▸ Provided text
-*-
Higher education in the U.S. is facing unprecedented challenges. Long viewed as an engine for success, recent surveys show a partisan erosion in that faith in higher ed. This erosion of trust, coupled with significant demographic shifts and growing costs, are fueling national debates over the purpose, value, and funding of higher education.

In an effort to understand what the next 20 years will hold for higher ed, Blackboard recently released Future Forward: The Next Twenty Years of Higher Education, a series of interviews with American higher education leaders. We asked these leaders to reflect on the last 20 years of U.S. higher education and consider what the next 20 years might hold.

Across the interviews, five themes repeatedly emerged:

1. Our current system is unsustainable and ill-suited for a globally connected world that is constantly changing.

Higher ed has been forced to reckon with a drastically changing digital world. Several prognosticators have predicted widespread closures of institutions. But none of the leaders we interviewed believed the future held massive closures or the disappearance of brick-and-mortar campuses.

They did, however, highlight the inadequate nature of the current system and suggested that the nature of higher education would shift away from a degree-driven pursuit to lifelong learning associated with continuing education.

2. Colleges and universities will have to change their current business model to continue to thrive, boost revenue, and drive enrollment.

Repeatedly our interviewees pointed to demographic shifts and changing markets as threats to the traditional higher ed business model. The University of Maryland University College’s Marie Cini observed that the pace of change in higher education has accelerated to the point that concrete strategic planning has become increasingly difficult. Robert Hansen of UPCEA posited that a new higher education leadership model would need to look more like private industry.

Several interviewees suggested that institutions will be forced to rethink their business model on some fundamental levels. For some, that meant critically evaluating the role of partnerships. For others, that meant finding ways to collaborate with other institutions to share academic programs and faculty.

Another trending change was the need to shift course offerings to include credentials and degree programs more aligned with workforce needs. Texas Tech University’s Justin Louder suggested that institutions would need to find ways to embrace micro-credentialing and badging. Drexel’s Susan Aldridge suggested that workforce preparation and credentialing would fundamentally shift the mission of higher ed from a degree-driven activity to a lifelong pursuit.

However, this elevation of workforce preparation comes with dangers in terms of limiting the focus of education and creating glass ceilings. Pat Schmohl of Quinsigamond Community College discussed the danger of losing sight of the need to educate students to be citizens first and workers second. Amy Laitinen of New America expressed concern that by rushing to have students complete credentials, we risk ignoring whether they translate into a better life for students.
-*-
▸ Data shown
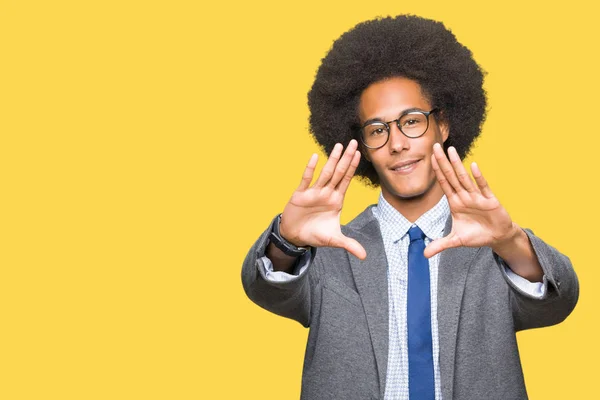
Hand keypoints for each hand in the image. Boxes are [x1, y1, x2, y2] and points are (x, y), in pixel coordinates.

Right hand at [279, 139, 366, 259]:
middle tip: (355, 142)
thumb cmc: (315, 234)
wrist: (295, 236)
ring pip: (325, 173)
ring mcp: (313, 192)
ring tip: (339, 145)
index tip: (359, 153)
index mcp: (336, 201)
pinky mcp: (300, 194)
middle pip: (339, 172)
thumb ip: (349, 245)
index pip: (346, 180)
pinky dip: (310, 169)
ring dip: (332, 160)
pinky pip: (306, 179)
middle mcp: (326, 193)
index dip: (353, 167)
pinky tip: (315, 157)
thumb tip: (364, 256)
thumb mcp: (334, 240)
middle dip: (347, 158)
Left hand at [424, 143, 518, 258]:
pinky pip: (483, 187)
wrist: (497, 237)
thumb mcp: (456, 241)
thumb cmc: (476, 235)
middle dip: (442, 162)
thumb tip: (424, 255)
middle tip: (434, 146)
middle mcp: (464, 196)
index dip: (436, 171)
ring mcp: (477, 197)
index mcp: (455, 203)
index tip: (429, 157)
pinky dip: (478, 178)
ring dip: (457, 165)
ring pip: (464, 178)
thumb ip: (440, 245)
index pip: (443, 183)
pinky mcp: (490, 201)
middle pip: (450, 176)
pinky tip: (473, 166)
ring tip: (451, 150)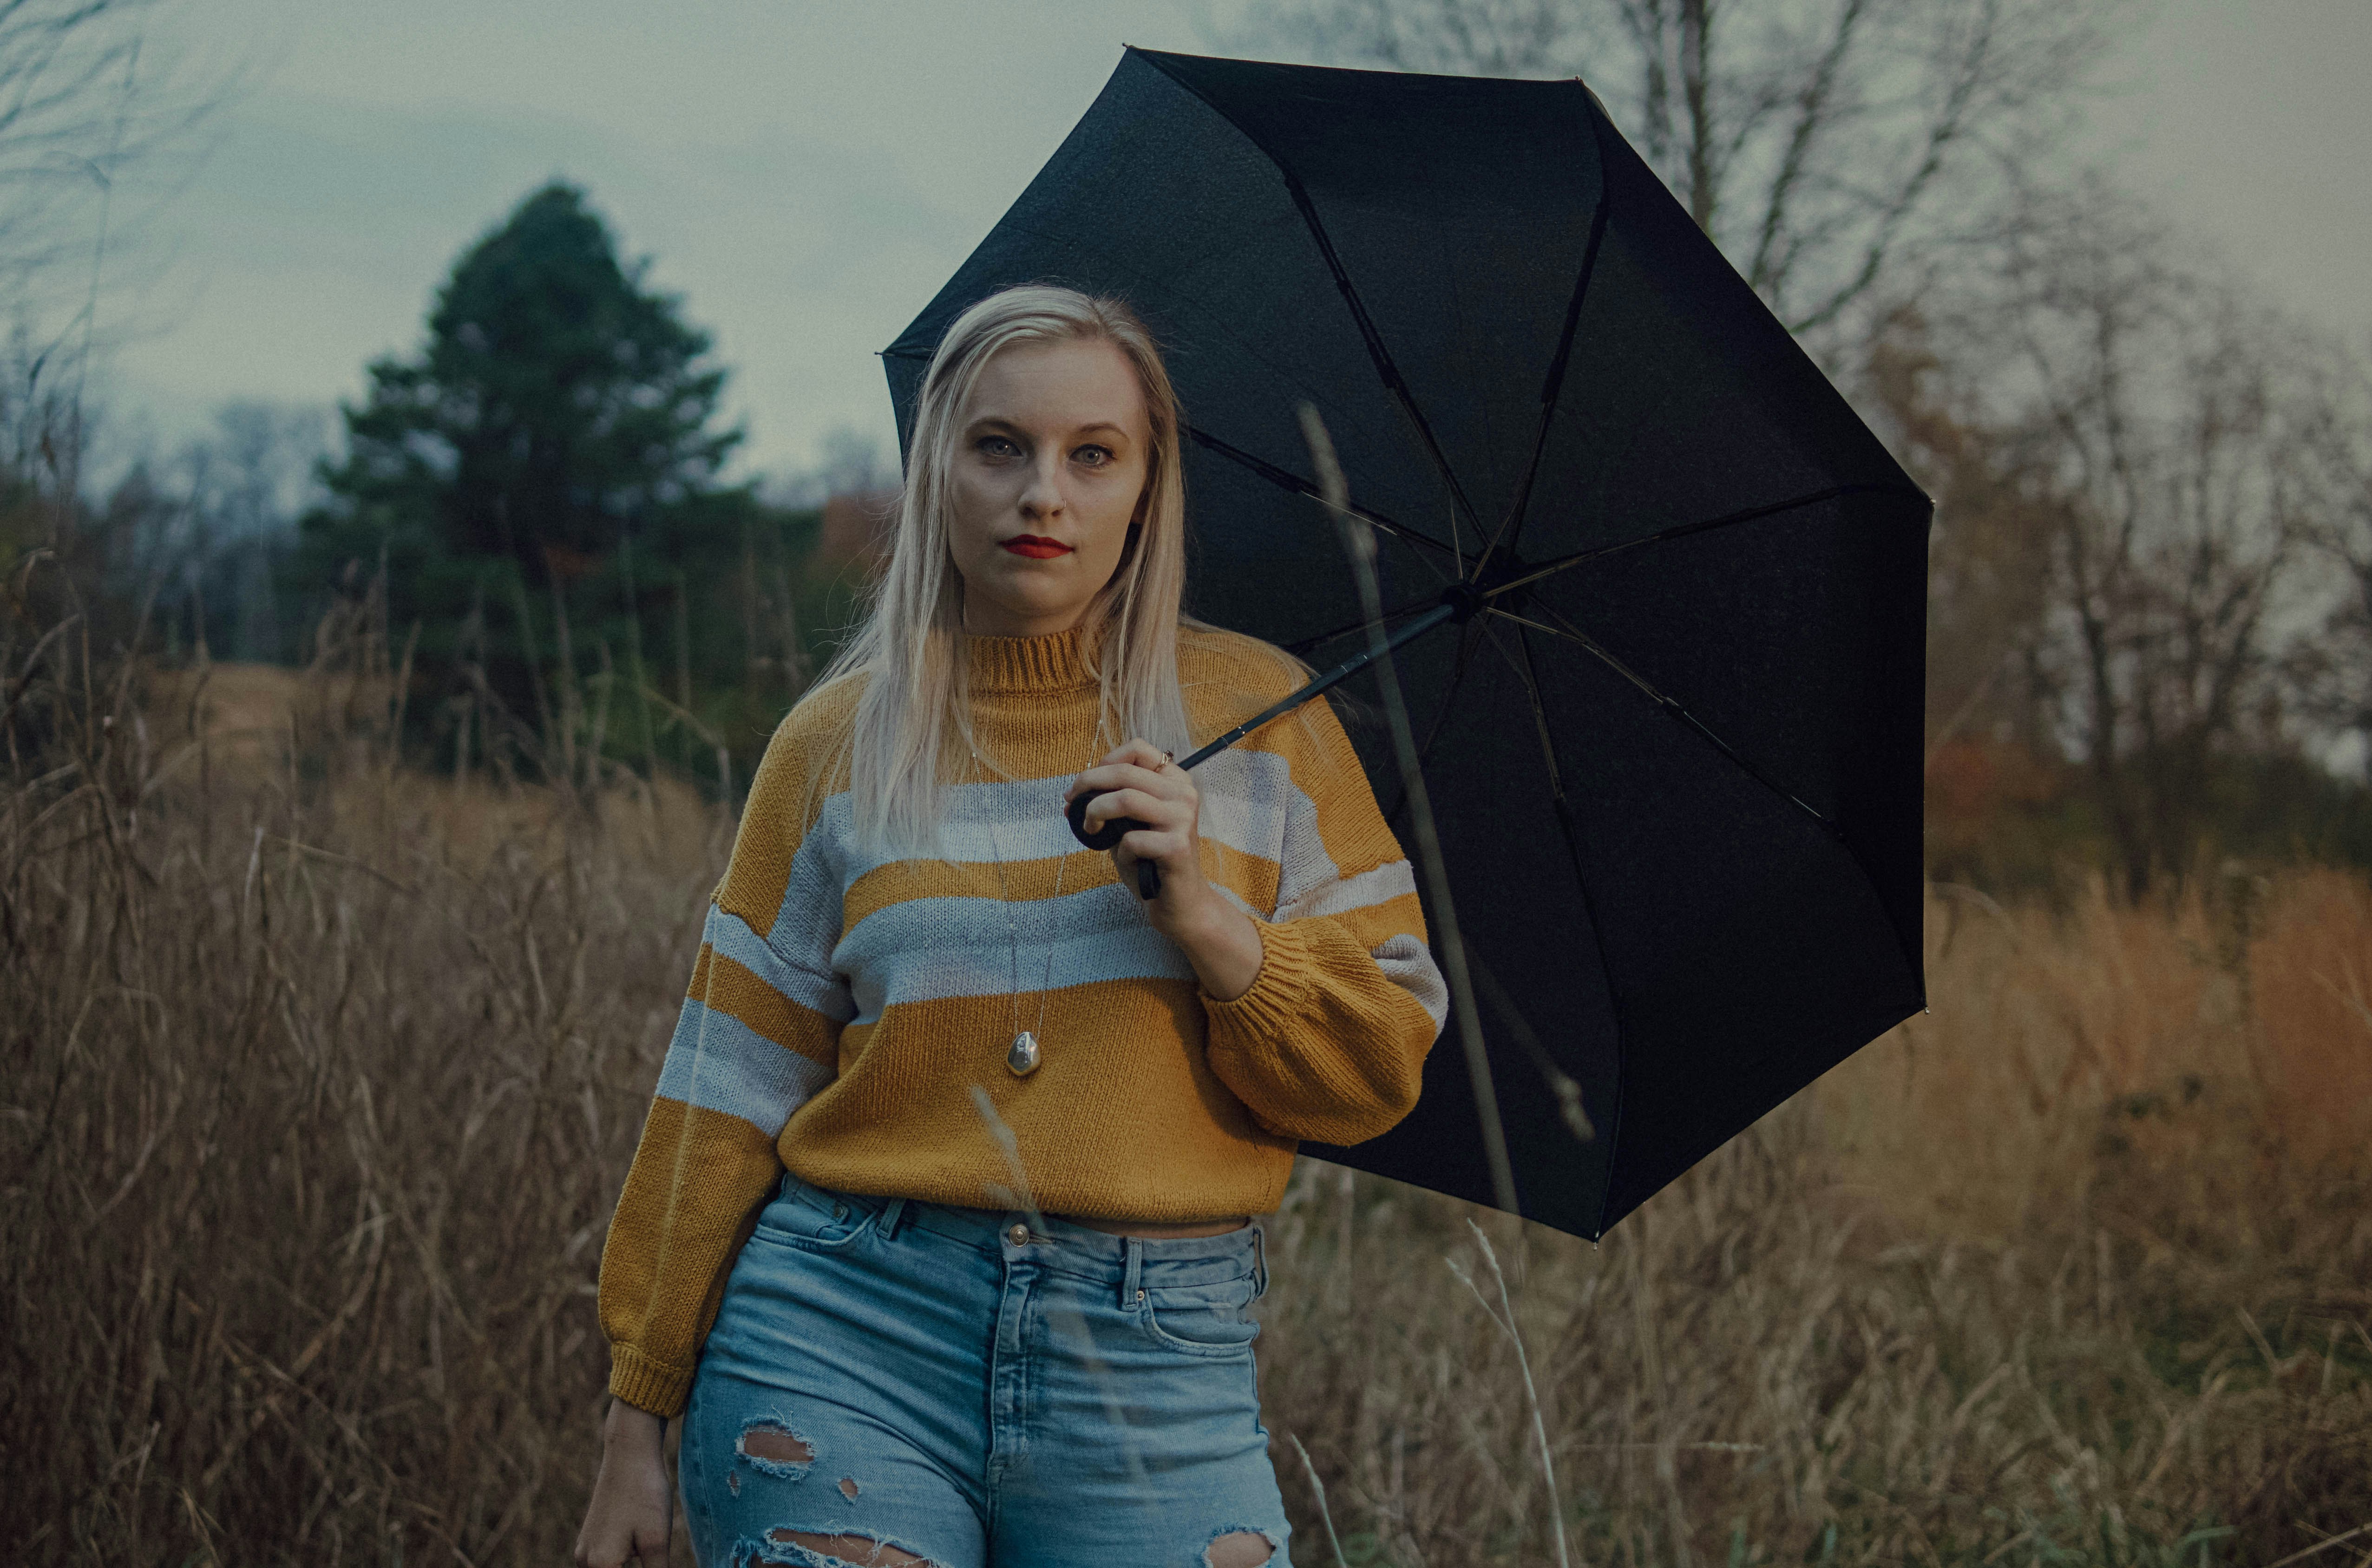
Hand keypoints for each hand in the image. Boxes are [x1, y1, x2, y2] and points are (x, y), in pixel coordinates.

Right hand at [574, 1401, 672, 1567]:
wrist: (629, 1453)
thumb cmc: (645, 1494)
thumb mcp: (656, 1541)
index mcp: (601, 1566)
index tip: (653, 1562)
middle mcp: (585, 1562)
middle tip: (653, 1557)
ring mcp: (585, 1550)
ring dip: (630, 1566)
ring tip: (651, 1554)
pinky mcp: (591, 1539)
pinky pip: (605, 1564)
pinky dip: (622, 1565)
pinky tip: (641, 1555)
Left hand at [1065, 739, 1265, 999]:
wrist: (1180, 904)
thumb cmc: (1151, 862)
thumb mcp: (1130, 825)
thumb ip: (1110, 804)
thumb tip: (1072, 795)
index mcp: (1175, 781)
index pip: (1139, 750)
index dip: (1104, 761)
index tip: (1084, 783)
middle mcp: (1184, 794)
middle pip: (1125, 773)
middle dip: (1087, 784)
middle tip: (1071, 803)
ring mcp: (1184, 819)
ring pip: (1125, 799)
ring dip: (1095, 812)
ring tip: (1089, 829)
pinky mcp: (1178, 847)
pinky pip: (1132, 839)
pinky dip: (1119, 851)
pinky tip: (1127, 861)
-*-
▸ What this exercise asks
A: Reproduce the passage of the higher education text from "Across the interviews, five" to "with continuing education.", substituting "forecasters" for "prognosticators".
B: Answer the following questions using the higher education text.
(i) What is the title of the interview series Blackboard released?
(ii) Which university is Justin Louder associated with?
(iii) Which organization does Amy Laitinen represent?

▸ Results by task
A:
Across the interviews, five themes repeatedly emerged:

1. Our current system is unsustainable and ill-suited for a globally connected world that is constantly changing.

Higher ed has been forced to reckon with a drastically changing digital world. Several forecasters have predicted widespread closures of institutions. But none of the leaders we interviewed believed the future held massive closures or the disappearance of brick-and-mortar campuses.

They did, however, highlight the inadequate nature of the current system and suggested that the nature of higher education would shift away from a degree-driven pursuit to lifelong learning associated with continuing education.

B:
(i) Future Forward: The Next Twenty Years of Higher Education
(ii) Texas Tech University
(iii) New America